= Aluminium gallium antimonide =

Aluminium gallium antimonide, also known as gallium aluminium antimonide or AlGaSb (Al_{x}Ga_{1-x}Sb), is a ternary III-V semiconductor compound. It can be considered as an alloy between aluminium antimonide and gallium antimonide. The alloy can contain any ratio between aluminium and gallium. AlGaSb refers generally to any composition of the alloy.

== Preparation ==
AlGaSb films have been grown by molecular beam epitaxy, chemical beam epitaxy and liquid phase epitaxy on gallium arsenide and gallium antimonide substrates. The result is a layered heterostructure on various III-V compounds.

== Electronic properties ==

Dependence of the direct and indirect band gaps of AlGaSb on composition at room temperature (T = 300 K). Based on these recommended empirical relationships, the transition from a direct (Γ–Γ) to indirect (Γ–X) gap occurs at x = 0.43.
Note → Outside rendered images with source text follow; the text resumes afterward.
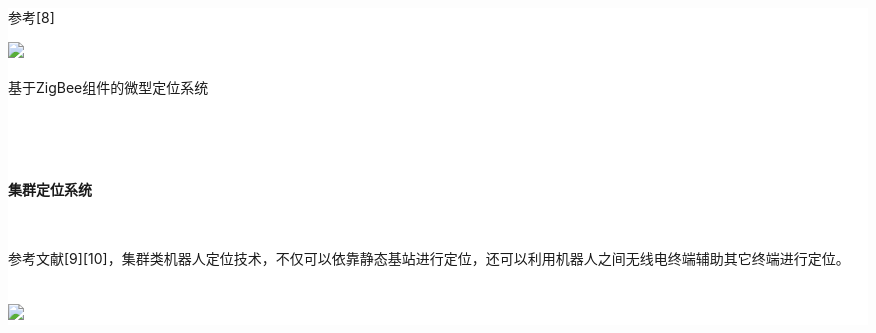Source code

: 参考\[8\]

![](..\..\..\assets\000_移动机器人室内定位技术综述_010.png)

基于ZigBee组件的微型定位系统

 

 

**集群定位系统**

 

参考文献\[9\]\[10\]，集群类机器人定位技术，不仅可以依靠静态基站进行定位，还可以利用机器人之间无线电终端辅助其它终端进行定位。\
 

![](..\..\..\assets\000_移动机器人室内定位技术综述_011.png)

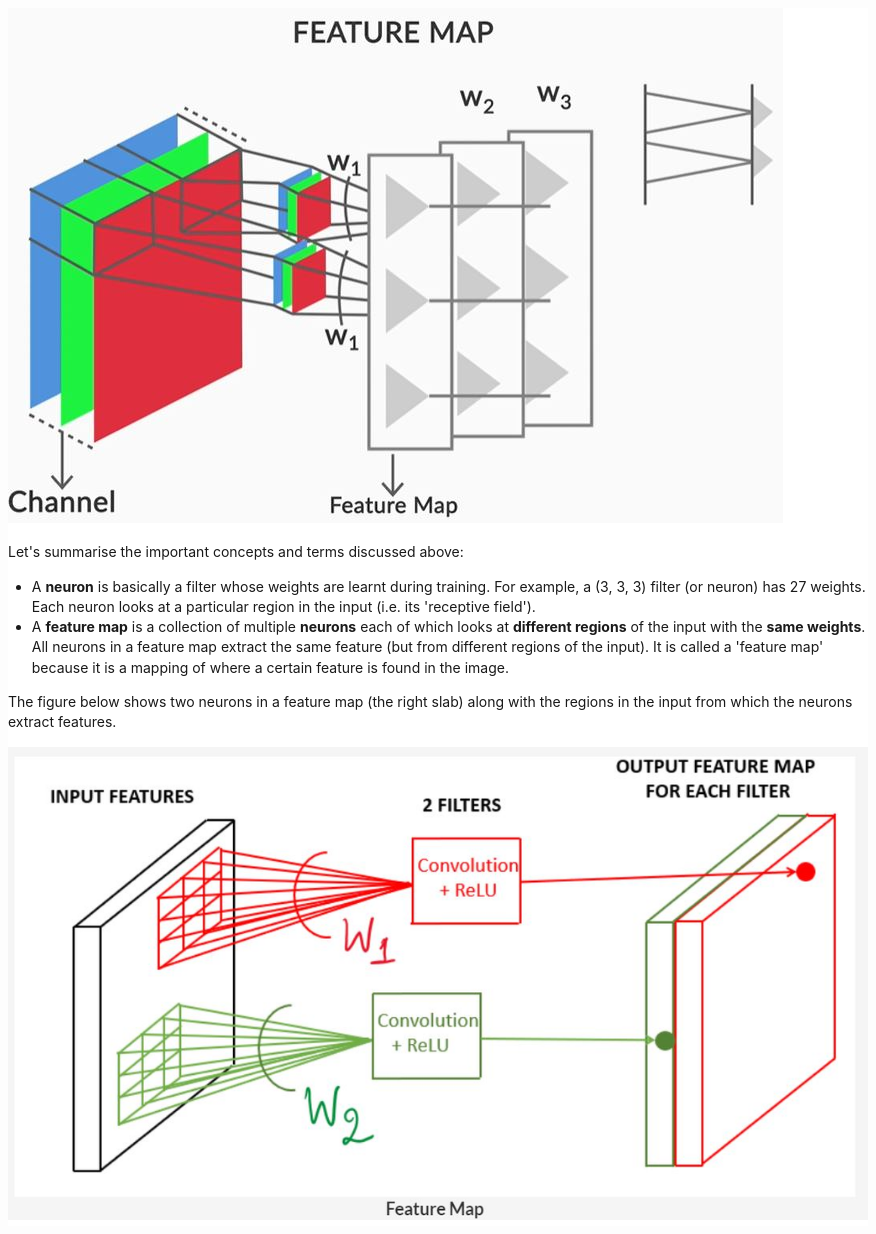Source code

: ![title](img/feature_map.JPG)

Let's summarise the important concepts and terms discussed above: 
* A **neuron** is basically a filter whose weights are learnt during training. For example, a (3, 3, 3) filter (or neuron) has 27 weights. Each neuron looks at a particular region in the input (i.e. its 'receptive field').
* A **feature map** is a collection of multiple **neurons** each of which looks at **different regions** of the input with the **same weights**. All neurons in a feature map extract the same feature (but from different regions of the input). It is called a 'feature map' because it is a mapping of where a certain feature is found in the image. 

The figure below shows two neurons in a feature map (the right slab) along with the regions in the input from which the neurons extract features. 

![title](img/feature_map1.JPG)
The bandgap and lattice constant of AlGaSb alloys are between those of pure AlSb (a = 0.614 nm, E_{g} = 1.62 eV) and GaSb (a = 0.610 nm, E_{g} = 0.73 eV). At an intermediate composition, the bandgap transitions from an indirect gap, like that of pure AlSb, to a direct gap, like that of pure GaSb. Different values of the composition at which this transition occurs have been reported over time, both from computational and experimental studies, with reported values ranging from x = 0.23 to x = 0.43. The spread in the reported values of the transition is mainly due to the closeness of the gap sizes at the Γ and L points in the Brillouin zone and variations in the experimentally-determined gap sizes.

== Applications ==
AlGaSb has been incorporated into devices such as heterojunction bipolar and high-electron-mobility transistors, resonant-tunneling diodes, solar cells, short-wave infrared lasers, and a novel infrared light modulator. It is sometimes selected as an interlayer or buffer layer in studies of GaSb and InAs quantum wells.

Al-rich AlGaSb is sometimes selected over AlSb in heterostructures for being more chemically stable and resistant to oxidation than pure AlSb.